A fully coupled thermal–hydro–mechanical–chemical model for simulating gas hydrate dissociation

Due to high energy density and huge reserves, many trial projects worldwide have been conducted to exploit natural gas hydrates (NGH). However, most of them did not meet the commercialization requirements because of submarine hazards, low gas production and sand production. Therefore, it is important to investigate the NGH dissociation process. In this paper, a fully coupled multiphase, strongly nonlinear three-dimensional (3D) thermal–hydro–mechanical–chemical model (DEHydrate) is developed to consider the multiphysics behaviours including solid-liquid-gas multiphase flow, heat transfer, NGH phase transition and solid deformation during hydrate dissociation. The model is solved using a fully implicit finite element method. The gas-liquid flow and heat transfer are simulated by low-order elements while the solid deformation is calculated by high- or low-order elements.
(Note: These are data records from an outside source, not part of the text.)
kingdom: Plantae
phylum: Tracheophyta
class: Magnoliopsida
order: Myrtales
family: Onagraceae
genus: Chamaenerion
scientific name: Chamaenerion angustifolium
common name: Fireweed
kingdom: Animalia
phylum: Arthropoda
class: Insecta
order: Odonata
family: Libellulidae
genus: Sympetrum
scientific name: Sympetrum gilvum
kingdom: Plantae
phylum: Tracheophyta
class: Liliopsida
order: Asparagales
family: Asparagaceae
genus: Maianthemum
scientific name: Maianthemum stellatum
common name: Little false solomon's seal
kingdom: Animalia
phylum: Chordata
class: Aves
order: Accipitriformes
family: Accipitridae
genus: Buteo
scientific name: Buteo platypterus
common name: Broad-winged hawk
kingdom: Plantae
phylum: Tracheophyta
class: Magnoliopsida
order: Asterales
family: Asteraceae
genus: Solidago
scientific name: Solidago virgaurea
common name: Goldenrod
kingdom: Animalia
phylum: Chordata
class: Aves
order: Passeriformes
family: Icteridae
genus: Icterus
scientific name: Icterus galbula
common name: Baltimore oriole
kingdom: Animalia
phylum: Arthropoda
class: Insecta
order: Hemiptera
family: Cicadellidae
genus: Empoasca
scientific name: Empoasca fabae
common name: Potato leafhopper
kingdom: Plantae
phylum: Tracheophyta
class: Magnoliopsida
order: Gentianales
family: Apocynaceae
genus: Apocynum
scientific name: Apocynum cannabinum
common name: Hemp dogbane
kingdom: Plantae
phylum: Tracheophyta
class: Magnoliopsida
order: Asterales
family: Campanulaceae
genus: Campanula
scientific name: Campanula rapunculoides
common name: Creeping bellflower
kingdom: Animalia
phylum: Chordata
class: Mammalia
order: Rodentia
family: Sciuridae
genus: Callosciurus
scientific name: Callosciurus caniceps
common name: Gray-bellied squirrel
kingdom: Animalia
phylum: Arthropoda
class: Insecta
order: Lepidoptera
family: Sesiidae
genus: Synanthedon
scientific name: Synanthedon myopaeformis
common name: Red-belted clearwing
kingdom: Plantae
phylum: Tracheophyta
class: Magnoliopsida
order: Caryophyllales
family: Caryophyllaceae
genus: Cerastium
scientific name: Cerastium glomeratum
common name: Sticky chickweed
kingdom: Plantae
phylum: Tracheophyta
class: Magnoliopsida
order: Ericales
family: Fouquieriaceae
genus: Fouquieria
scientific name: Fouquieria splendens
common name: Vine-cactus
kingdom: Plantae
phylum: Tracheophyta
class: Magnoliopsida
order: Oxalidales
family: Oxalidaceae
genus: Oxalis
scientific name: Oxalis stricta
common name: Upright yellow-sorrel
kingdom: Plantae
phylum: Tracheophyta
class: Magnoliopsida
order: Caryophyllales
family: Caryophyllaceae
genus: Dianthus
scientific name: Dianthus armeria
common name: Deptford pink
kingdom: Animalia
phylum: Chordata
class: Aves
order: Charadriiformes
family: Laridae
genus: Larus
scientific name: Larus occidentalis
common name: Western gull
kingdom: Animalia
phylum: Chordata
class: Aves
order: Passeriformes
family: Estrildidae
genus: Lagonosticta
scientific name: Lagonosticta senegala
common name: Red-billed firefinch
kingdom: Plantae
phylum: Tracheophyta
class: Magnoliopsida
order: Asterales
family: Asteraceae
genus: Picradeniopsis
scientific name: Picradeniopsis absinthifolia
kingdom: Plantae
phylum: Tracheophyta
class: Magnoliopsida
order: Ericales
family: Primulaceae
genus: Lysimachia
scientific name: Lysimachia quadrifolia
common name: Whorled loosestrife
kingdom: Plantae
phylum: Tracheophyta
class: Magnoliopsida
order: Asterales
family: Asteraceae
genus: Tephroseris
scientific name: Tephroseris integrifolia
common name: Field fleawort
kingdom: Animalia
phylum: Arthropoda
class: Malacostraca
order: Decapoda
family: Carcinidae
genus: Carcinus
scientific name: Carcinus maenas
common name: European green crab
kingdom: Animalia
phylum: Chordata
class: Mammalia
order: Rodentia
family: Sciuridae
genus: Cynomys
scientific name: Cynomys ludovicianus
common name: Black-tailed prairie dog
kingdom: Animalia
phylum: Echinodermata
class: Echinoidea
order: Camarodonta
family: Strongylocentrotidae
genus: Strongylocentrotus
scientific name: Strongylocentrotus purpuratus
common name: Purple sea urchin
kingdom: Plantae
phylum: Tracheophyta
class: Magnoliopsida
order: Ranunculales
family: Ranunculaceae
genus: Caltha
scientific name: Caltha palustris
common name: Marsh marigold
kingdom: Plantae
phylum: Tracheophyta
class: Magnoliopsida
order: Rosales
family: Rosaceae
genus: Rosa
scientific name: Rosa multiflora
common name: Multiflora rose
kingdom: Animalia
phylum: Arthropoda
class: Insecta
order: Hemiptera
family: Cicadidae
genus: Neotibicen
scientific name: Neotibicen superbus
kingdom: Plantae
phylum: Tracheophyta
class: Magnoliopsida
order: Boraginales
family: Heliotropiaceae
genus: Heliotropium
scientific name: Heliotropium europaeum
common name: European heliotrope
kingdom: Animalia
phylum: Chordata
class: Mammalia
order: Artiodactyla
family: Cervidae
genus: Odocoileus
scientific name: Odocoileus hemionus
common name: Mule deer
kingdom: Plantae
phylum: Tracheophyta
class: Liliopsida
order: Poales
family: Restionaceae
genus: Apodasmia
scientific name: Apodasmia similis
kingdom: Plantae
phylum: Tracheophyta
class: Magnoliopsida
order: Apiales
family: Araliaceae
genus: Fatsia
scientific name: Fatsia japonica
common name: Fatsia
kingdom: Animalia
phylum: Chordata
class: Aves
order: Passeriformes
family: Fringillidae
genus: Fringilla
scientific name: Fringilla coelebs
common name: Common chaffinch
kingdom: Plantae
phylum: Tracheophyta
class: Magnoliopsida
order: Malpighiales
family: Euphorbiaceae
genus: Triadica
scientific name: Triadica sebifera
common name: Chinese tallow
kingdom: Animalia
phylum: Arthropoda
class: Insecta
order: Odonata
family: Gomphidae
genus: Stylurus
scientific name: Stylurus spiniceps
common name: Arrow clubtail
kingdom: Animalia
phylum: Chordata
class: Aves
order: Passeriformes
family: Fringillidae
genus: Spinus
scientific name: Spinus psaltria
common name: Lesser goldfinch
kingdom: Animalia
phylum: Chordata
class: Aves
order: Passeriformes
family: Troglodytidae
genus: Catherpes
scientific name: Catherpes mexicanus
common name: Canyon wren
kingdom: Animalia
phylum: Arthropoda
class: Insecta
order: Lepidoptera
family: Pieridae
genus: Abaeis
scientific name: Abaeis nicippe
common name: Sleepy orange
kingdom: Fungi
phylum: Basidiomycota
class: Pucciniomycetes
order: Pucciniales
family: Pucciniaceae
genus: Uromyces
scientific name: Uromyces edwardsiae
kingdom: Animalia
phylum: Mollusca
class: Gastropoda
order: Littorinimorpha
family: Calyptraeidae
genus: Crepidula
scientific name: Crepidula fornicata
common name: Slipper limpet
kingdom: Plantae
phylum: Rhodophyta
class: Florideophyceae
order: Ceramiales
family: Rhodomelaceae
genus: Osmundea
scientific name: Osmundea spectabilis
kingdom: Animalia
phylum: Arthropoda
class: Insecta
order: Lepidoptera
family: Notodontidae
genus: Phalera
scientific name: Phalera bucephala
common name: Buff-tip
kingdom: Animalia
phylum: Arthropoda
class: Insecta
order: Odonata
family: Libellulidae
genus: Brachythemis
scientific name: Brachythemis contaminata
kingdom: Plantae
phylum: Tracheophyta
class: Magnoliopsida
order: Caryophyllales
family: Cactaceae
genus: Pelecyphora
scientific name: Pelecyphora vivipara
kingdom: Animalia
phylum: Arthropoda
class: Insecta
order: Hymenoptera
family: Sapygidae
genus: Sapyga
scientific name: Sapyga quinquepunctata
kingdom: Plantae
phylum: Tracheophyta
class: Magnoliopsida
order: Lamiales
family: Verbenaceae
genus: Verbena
The behaviours of the multiphase seepage and geomechanics are fully coupled and the physical properties of the reservoir are updated iteratively based on changes in pressure, temperature and displacement. The DEHydrate simulator provides an effective tool to predict the evolution of reservoir mechanical behavior during hydrate dissociation, including transient pressure, temperature, displacement and stress in the reservoir, as well as multiphase saturation, hydrate dissociation rate/mass and gas production rate/mass. During the NGH dissociation, the initial stage exhibits a rapid dissociation rate of up to 206.23 kg/(d·m) for NGH layer with a length of 600m and a thickness of 22m, which subsequently decreases to 11.64 kg/(d·m). Only a small portion of the gas generated during NGH dissociation is collected at the wellbore (approximately 35.6% after 100 days), while the majority remains trapped in the reservoir. In addition, throughout NGH dissociation, the reservoir matrix continues to move toward the wellbore in the horizontal direction. While in the vertical direction, the reservoir matrix below the wellbore moves upwards, with decreasing displacement due to low-pressure diffusion, while the reservoir matrix above the wellbore moves downwards, with increasing displacement. The largest displacements occur near the wellbore during the early stage of NGH dissociation, while in the late stage, the largest displacements occur above the reservoir.